Bien que très contraignant, le travail des régulateurs a été facilité ces quinze dernières années, par l'apparition de l'informatique et des télécommandes. Auparavant, tout se passait par téléphone, et le régulateur demandait aux gares de garer tel train jusqu'à telle heure. Le chef de gare s'empressait alors de fermer ses signaux, tourner ses aiguilles (souvent en vélo !). Ces mêmes chefs de gare notaient l'heure de passage des trains et renseignaient, toujours par téléphone, le régulateur qui pouvait compléter son graphique.
Aujourd'hui, beaucoup de petites gares ont disparu, et les chefs de gare avec elles. Les trains sont suivis par des enclenchements de zones, signalisées sur le pupitre du régulateur. Les graphiques sont informatisés et défilent sur des écrans. Les voies d'évitement sont commandées directement par le régulateur, à distance.
Jadis, tous les trains roulaient à gauche, d'une façon générale. (sauf en Alsace !). Aujourd'hui, les nouvelles techniques permettent de faire rouler les trains sur la voie de droite, le temps d'être doublé par un train plus rapide. Cet avantage permet d'améliorer considérablement la circulation. Il s'agit d'Installations Permanentes de Contre Sens, très informatisées et sécurisées. Ces installations sont également très utiles en cas d'anomalies sur une voie.
Les nouvelles lignes à grande vitesse (les LGV) permettent de rouler indifféremment à droite ou à gauche.

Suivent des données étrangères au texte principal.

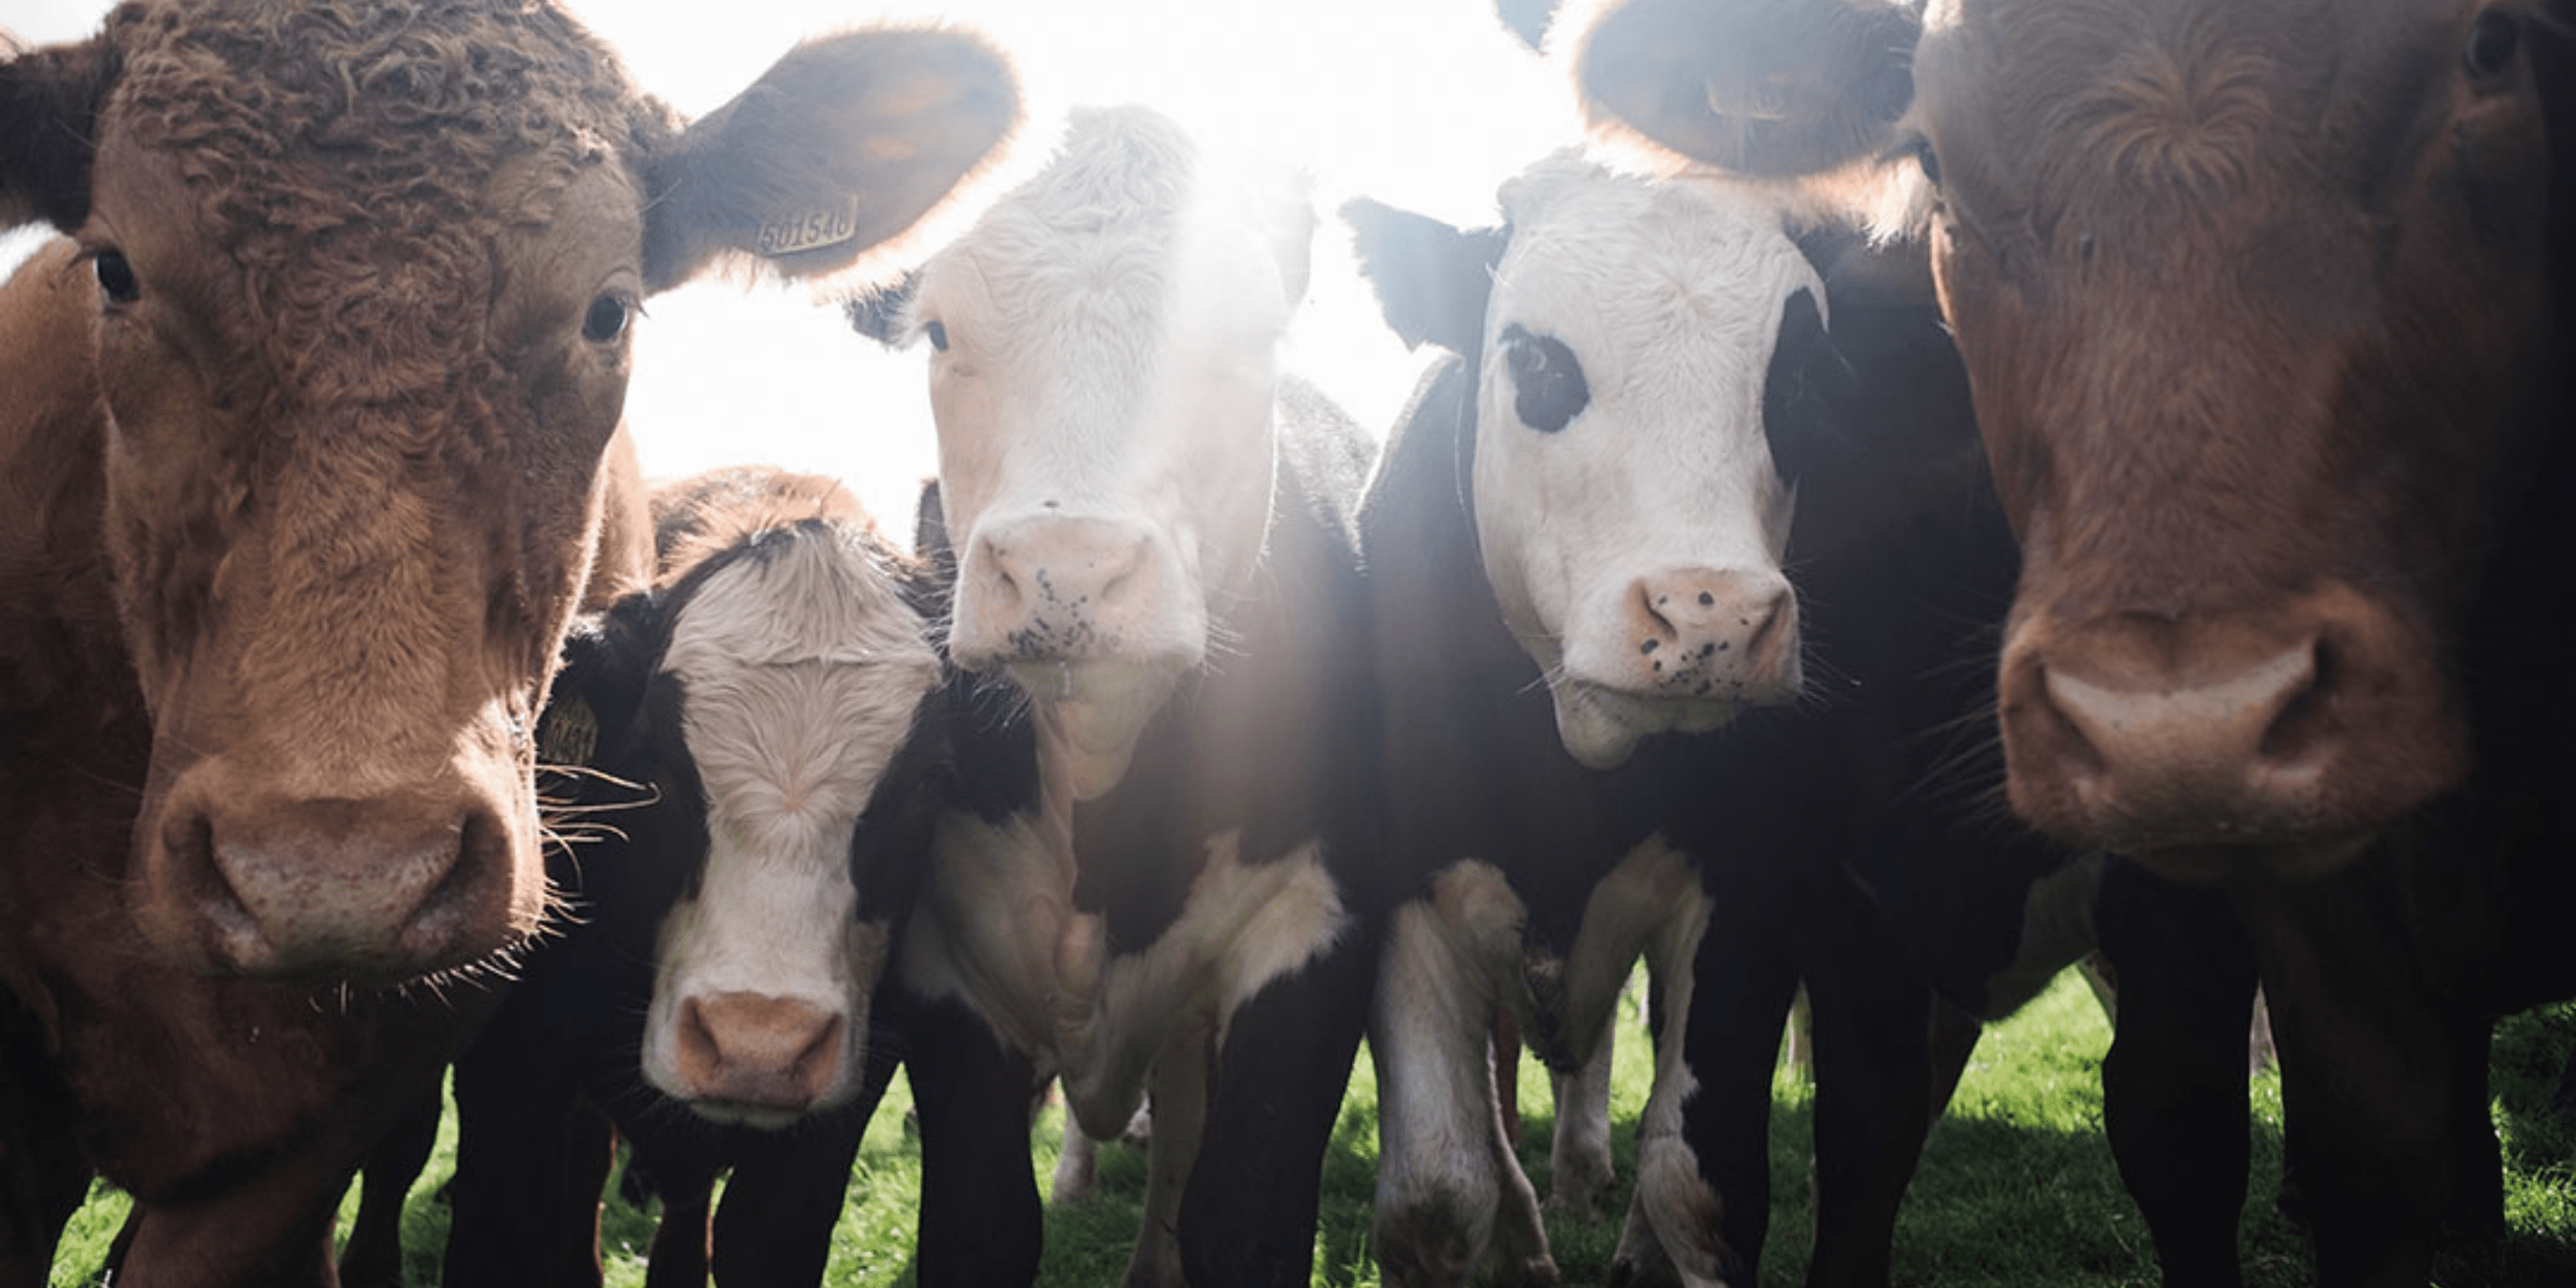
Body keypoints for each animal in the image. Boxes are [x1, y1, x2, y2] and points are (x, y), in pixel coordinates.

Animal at [850, 104, 1385, 1288]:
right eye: (940, 333)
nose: (1067, 570)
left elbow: (1239, 1218)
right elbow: (982, 1224)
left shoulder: (1313, 932)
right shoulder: (942, 964)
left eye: (1250, 337)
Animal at [1346, 149, 2060, 1288]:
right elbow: (1436, 1194)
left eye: (1803, 380)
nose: (1710, 612)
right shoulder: (1405, 884)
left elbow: (1701, 1183)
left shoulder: (1747, 890)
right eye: (1534, 360)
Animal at [1561, 0, 2576, 1282]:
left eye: (2491, 48)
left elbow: (2177, 1124)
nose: (2179, 722)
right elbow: (1863, 1129)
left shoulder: (2191, 912)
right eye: (1931, 154)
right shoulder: (1840, 884)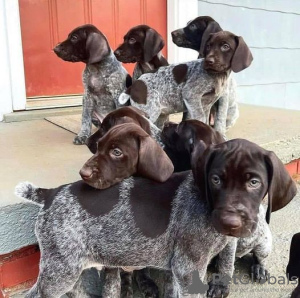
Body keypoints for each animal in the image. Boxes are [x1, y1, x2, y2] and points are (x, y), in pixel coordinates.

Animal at [118, 30, 252, 132]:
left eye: (226, 46)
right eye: (208, 46)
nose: (209, 61)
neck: (217, 76)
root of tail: (136, 84)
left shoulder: (207, 105)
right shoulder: (191, 95)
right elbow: (200, 119)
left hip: (160, 115)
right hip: (149, 111)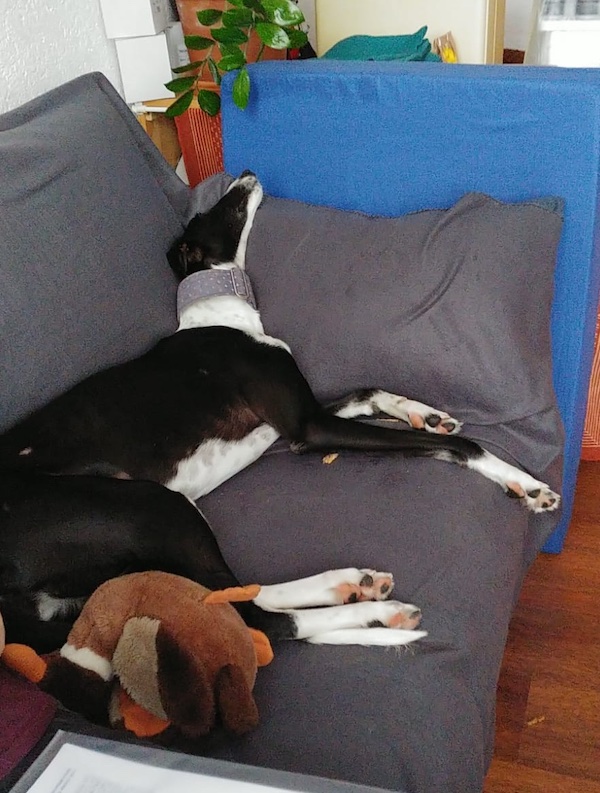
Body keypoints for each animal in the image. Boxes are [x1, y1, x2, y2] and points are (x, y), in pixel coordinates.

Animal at [0, 172, 559, 651]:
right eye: (212, 209)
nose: (245, 173)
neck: (216, 314)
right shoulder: (309, 428)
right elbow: (459, 445)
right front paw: (525, 484)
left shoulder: (295, 424)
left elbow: (372, 392)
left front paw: (424, 411)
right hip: (151, 506)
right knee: (250, 616)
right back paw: (373, 612)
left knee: (237, 594)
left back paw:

Désormais, la majorité des trains sont équipés de la liaison "sol-train", (la radio). Cela permet des contacts directs entre les mécaniciens et les régulateurs, et des décisions plus rapides.
Mais malgré la modernité, le travail de régulateur reste éprouvant dans certains secteurs. Dans les moments perturbés, ces agents sont au bord de l'asphyxie. C'est pourquoi il leur arrive d'aller prendre l'air pour "refroidir" un peu !.